THE EXERCISE: Copy out the records below, changing every "collectors" to "collected by" and leaving everything else untouched.

= = =

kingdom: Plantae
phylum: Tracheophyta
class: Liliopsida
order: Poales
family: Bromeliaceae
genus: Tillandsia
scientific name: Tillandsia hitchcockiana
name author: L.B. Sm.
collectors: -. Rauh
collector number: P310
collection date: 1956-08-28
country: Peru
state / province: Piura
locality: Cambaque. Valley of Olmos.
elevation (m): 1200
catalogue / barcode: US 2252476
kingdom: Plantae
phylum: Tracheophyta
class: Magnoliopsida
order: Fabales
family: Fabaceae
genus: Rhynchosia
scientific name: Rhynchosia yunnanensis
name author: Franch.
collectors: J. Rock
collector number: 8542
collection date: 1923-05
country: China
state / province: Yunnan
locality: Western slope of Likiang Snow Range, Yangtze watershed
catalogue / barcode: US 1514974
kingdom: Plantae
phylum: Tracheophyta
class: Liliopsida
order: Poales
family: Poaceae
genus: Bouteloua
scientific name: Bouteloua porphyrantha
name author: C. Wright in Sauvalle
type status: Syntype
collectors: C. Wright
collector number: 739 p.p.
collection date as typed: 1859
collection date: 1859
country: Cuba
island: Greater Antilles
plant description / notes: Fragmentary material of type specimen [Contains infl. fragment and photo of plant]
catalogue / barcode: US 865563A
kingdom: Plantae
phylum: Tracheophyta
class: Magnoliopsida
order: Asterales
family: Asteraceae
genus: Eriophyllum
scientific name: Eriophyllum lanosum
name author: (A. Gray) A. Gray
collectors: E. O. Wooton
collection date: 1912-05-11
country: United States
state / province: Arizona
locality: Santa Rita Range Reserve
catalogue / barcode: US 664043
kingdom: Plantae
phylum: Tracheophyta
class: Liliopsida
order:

= = =

RESPONSE BELOW:
kingdom: Plantae
phylum: Tracheophyta
class: Liliopsida
order: Poales
family: Bromeliaceae
genus: Tillandsia
scientific name: Tillandsia hitchcockiana
name author: L.B. Sm.
collected by: -. Rauh
collector number: P310
collection date: 1956-08-28
country: Peru
state / province: Piura
locality: Cambaque. Valley of Olmos.
elevation (m): 1200
catalogue / barcode: US 2252476
kingdom: Plantae
phylum: Tracheophyta
class: Magnoliopsida
order: Fabales
family: Fabaceae
genus: Rhynchosia
scientific name: Rhynchosia yunnanensis
name author: Franch.
collected by: J. Rock
collector number: 8542
collection date: 1923-05
country: China
state / province: Yunnan
locality: Western slope of Likiang Snow Range, Yangtze watershed
catalogue / barcode: US 1514974
kingdom: Plantae
phylum: Tracheophyta
class: Liliopsida
order: Poales
family: Poaceae
genus: Bouteloua
scientific name: Bouteloua porphyrantha
name author: C. Wright in Sauvalle
type status: Syntype
collected by: C. Wright
collector number: 739 p.p.
collection date as typed: 1859
collection date: 1859
country: Cuba
island: Greater Antilles
plant description / notes: Fragmentary material of type specimen [Contains infl. fragment and photo of plant]
catalogue / barcode: US 865563A
kingdom: Plantae
phylum: Tracheophyta
class: Magnoliopsida
order: Asterales
family: Asteraceae
genus: Eriophyllum
scientific name: Eriophyllum lanosum
name author: (A. Gray) A. Gray
collected by: E. O. Wooton
collection date: 1912-05-11
country: United States
state / province: Arizona
locality: Santa Rita Range Reserve
catalogue / barcode: US 664043
kingdom: Plantae
phylum: Tracheophyta
class: Liliopsida
order:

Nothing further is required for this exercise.